Big data and sentiment analysis can do amazing things, whether it’s in the enterprise or in the quest to create compelling applications and experiences for consumers. But can technology trends such as these actually predict major real-world events?
As sci-fi as it may sound, that’s exactly what researcher Kalev Leetaru was able to accomplish with a little help from SGI’s Altix UV supercomputer packing 8.2 teraflops of processing power. Leetaru, a digital media analytics expert at the University of Illinois, wrote software that can scan over 100 million news articles and uses sentiment analysis, text geocoding and predictive analytics to determine when political upheaval will go from rowdy to revolutionary.
Editor’s note: This story is part of a series we call Redux, where we’re re-publishing some of our best posts of 2011. As we look back at the year – and ahead to what next year holds – we think these are the stories that deserve a second glance. It’s not just a best-of list, it’s also a collection of posts that examine the fundamental issues that continue to shape the Web. We hope you enjoy reading them again and we look forward to bringing you more Web products and trends analysis in 2012. Happy holidays from Team ReadWriteWeb!
Leetaru’s software was able to churn through all that data and visually demonstrate a sharp increase in negative tone preceding recent uprisings in Egypt, Tunisia and Libya. It analyzed thousands of international news articles from the last 30 years pertaining to those countries and algorithmically mined for certain phrases denoting both positive and negative tones. It then geocoded the text to tie these sentiments to specific geographic locations in the world.
Well sure, you might say, wasn’t it obvious that the Egyptian revolution was coming to anybody following current events? In early 2011, perhaps it was. What this software was able to pinpoint was a an increase in negative tone during the entire decade that preceded these revolutions.
Writes Peter Murray on the Singularity Hub:
Tone monitoring was performed on 52,438 articles worldwide between January 1979 and March 2011 that contained any mention of an Egyptian city. The software selected for Egyptian cities rather than the word “Egypt” to filter out articles that only casually mentioned Egypt the way a travel guide might do. Between January 1 and January 24 of 2011, global tone about Egypt dropped to an extent that had only been seen twice in the past 30 years.
This is Culturnomics at work. One of the more well-known applications of it would be the Google Books Ngram Viewer, a Google Labs project that scans 15 million digitized books to reveal the frequency of certain words and phrases over time.

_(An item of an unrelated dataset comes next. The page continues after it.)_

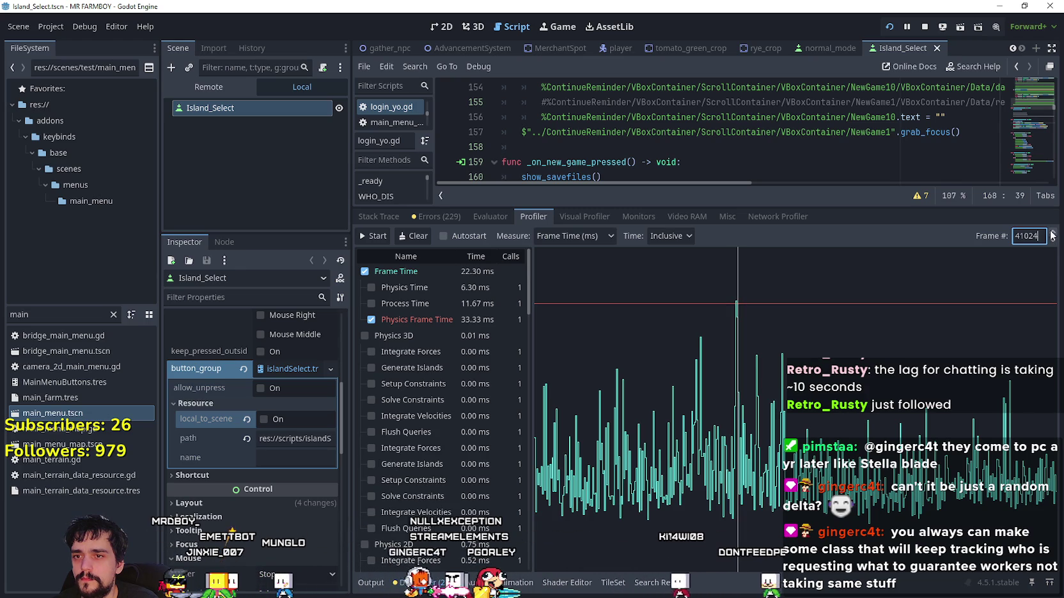
left_click(1052, 241)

By applying a similar methodology to news articles, researchers can gain insight into human society on an even bigger scale and in a more real-time fashion.
“A growing body of work has shown that measuring the ‘tone’ of this real-time consciousness can accurately forecast many broad social behaviors, ranging from box office sales to the stock market itself,” Leetaru writes in the introduction to his recent study on how the tone of news global news coverage can be used to predict events.
“Despite being hailed as a social media revolution, monitoring the tone of only mainstream media around the world would have been enough to suggest the potential for unrest in Egypt,” continues Leetaru.
The academic paper, which is well worth at least a skim for those interested in this topic, goes into detail about how this method can be applied to retroactively foresee turmoil in the Middle East and the Balkans and even allegedly narrow down the location of Osama Bin Laden’s hideout, at least within a range of 200 kilometers.
Of course, this is a relatively new area of study and the methodology has yet to be used to actually predict future events. Either way, there’s no doubt that we stand to gain substantial new insights when the real-time, Web-based dissemination of news meets large-scale sentiment analysis.